Cooking the mixture in a vacuum bag in 82 °C water for 12 minutes.
Toivanen got interested in molecular gastronomy by working in Spain for a year and getting to know Ferran Adrià‘s late El Bulli restaurant. “However, while Adrià draws on the food industry in new additives for dishes, I prefer Heston Blumenthal‘s [the owner of Fat Duck] approach which looks into existing ingredients and what new things can be done with them,” Toivanen explains. Blumenthal, like Pierre Gagnaire in Paris, works together with a chemist. In their case, scientific food discoveries are made in a true cross kitchen.

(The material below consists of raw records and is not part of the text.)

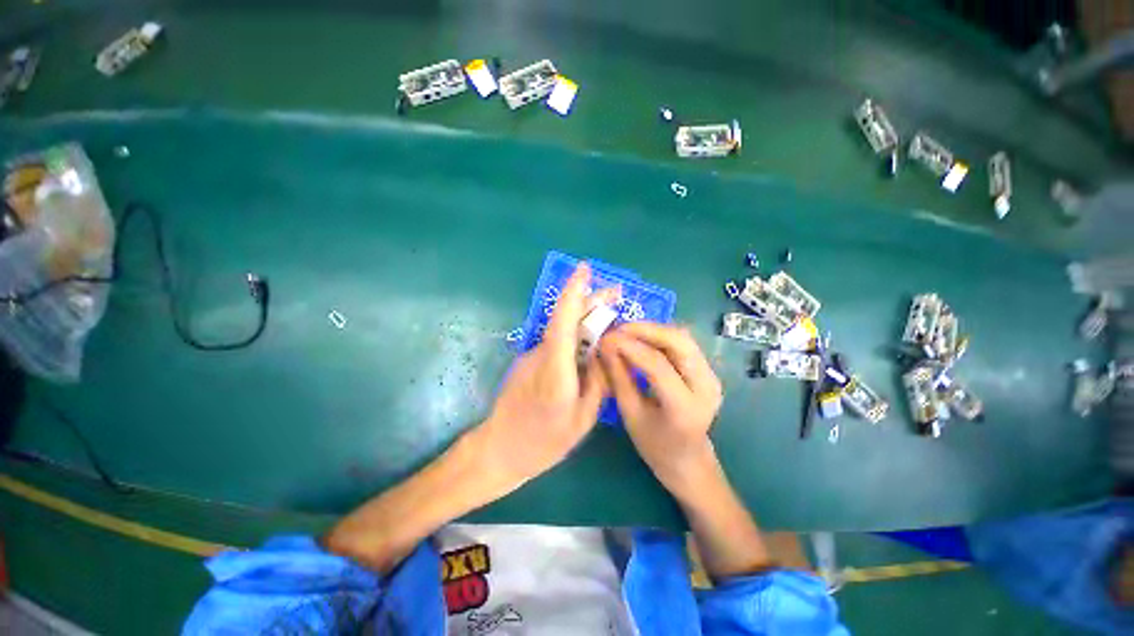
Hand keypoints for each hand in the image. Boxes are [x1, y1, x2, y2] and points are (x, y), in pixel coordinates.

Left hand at [472, 263, 618, 491]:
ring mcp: (532, 356)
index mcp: (556, 371)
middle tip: (615, 292)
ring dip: (585, 318)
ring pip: (562, 329)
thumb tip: (603, 353)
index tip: (584, 270)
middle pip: (565, 319)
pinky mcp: (529, 360)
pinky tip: (591, 343)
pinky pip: (557, 342)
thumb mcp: (583, 419)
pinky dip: (576, 335)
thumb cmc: (543, 441)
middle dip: (589, 299)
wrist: (500, 449)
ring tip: (609, 313)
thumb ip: (597, 382)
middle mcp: (541, 355)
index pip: (563, 323)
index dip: (573, 294)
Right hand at [599, 323, 722, 497]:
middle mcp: (706, 386)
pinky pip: (683, 343)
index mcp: (685, 408)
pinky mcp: (708, 370)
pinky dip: (660, 336)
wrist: (689, 460)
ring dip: (653, 330)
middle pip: (679, 341)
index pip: (657, 365)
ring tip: (626, 332)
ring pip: (683, 337)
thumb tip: (605, 345)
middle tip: (617, 329)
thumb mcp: (630, 414)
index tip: (606, 338)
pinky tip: (641, 338)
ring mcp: (712, 375)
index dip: (630, 347)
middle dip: (645, 329)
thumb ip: (619, 377)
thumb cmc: (655, 446)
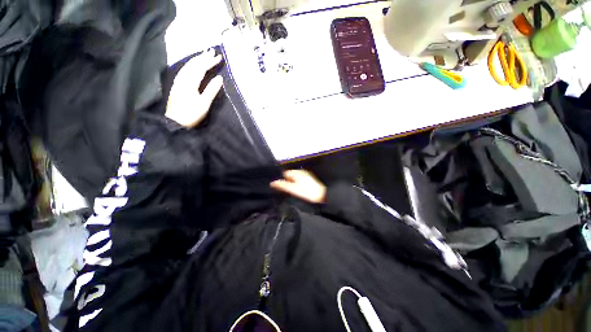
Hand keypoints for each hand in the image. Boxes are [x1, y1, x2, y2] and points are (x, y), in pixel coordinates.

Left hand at [165, 50, 222, 127]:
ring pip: (188, 66)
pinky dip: (191, 65)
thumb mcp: (204, 103)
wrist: (176, 121)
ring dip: (197, 59)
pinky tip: (194, 65)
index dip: (210, 62)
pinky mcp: (177, 84)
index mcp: (190, 82)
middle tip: (212, 51)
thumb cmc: (192, 114)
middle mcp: (183, 78)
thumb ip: (212, 90)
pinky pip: (185, 70)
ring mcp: (179, 80)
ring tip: (204, 55)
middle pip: (193, 64)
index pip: (201, 68)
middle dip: (203, 57)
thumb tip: (220, 78)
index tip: (219, 57)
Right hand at [270, 170, 326, 203]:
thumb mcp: (293, 189)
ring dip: (293, 184)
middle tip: (287, 191)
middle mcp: (301, 172)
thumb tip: (273, 183)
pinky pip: (300, 181)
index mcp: (297, 173)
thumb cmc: (307, 193)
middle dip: (287, 182)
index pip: (285, 173)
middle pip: (290, 176)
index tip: (281, 188)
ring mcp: (306, 176)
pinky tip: (300, 191)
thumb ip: (283, 185)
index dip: (282, 180)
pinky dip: (298, 185)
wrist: (322, 196)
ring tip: (293, 192)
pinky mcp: (310, 180)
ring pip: (295, 179)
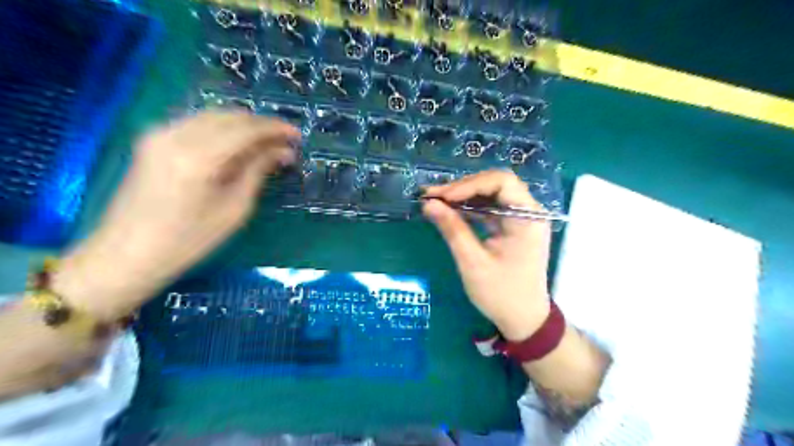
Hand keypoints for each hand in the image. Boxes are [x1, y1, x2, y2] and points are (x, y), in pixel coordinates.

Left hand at [54, 113, 299, 317]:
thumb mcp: (234, 209)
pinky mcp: (152, 140)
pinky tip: (236, 146)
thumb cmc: (189, 241)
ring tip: (266, 144)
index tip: (297, 135)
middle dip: (261, 126)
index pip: (246, 129)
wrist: (128, 254)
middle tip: (284, 142)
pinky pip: (196, 124)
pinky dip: (222, 130)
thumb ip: (258, 172)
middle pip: (229, 116)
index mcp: (198, 157)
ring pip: (213, 116)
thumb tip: (284, 152)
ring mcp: (159, 134)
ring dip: (243, 126)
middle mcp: (175, 135)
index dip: (275, 128)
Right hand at [422, 168, 552, 339]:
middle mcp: (528, 212)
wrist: (523, 319)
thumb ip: (452, 229)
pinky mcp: (512, 227)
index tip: (443, 197)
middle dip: (463, 188)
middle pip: (495, 185)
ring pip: (491, 195)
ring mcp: (521, 219)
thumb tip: (428, 204)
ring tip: (435, 201)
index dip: (470, 184)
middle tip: (432, 196)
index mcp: (527, 218)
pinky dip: (470, 208)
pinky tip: (450, 210)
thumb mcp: (473, 262)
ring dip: (463, 196)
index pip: (502, 182)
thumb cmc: (501, 294)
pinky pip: (490, 208)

Sieving the cooled-down mixture for the blender.
Toivanen’s small kitchen laboratory in Kruununhaka, Helsinki, has discovered dishes such as a forest granita with spruce buds, berries, steaming dry ice and forest scent, or ‘Organic egg 64,7°C’. While Adrià defines his cooking as deconstructivist, Toivanen talks about re-creating stories with his food, like taking people mentally to the forest, while they’re actually having dinner in his restaurant.

Almost ready.
Misty green sundae
0,5 l cream
0,5 l whole milk
10 egg yolks
2,5 dl sugar
3 pcs vanilla sticks (with seeds squeezed out)
One teaspoon of green tea powder
Roasted halva crumbs
Mix everything together. Cook the mixture in a vacuum bag (or bain-marie) in 82 °C water for 12 minutes. Cool the liquid down (ideally letting it marinate over night in the fridge), sieve it and pour it into a blender. Add liquid nitrogen (-156 °C) into the mix while constantly stirring the liquid (alternatively, use an ice cream maker or put the liquid into the freezer giving it an occasional stir until frozen). Scoop the ready-made ice cream and place it on a bed of roasted halva crumbs.

Adding the liquid nitrogen for a mist.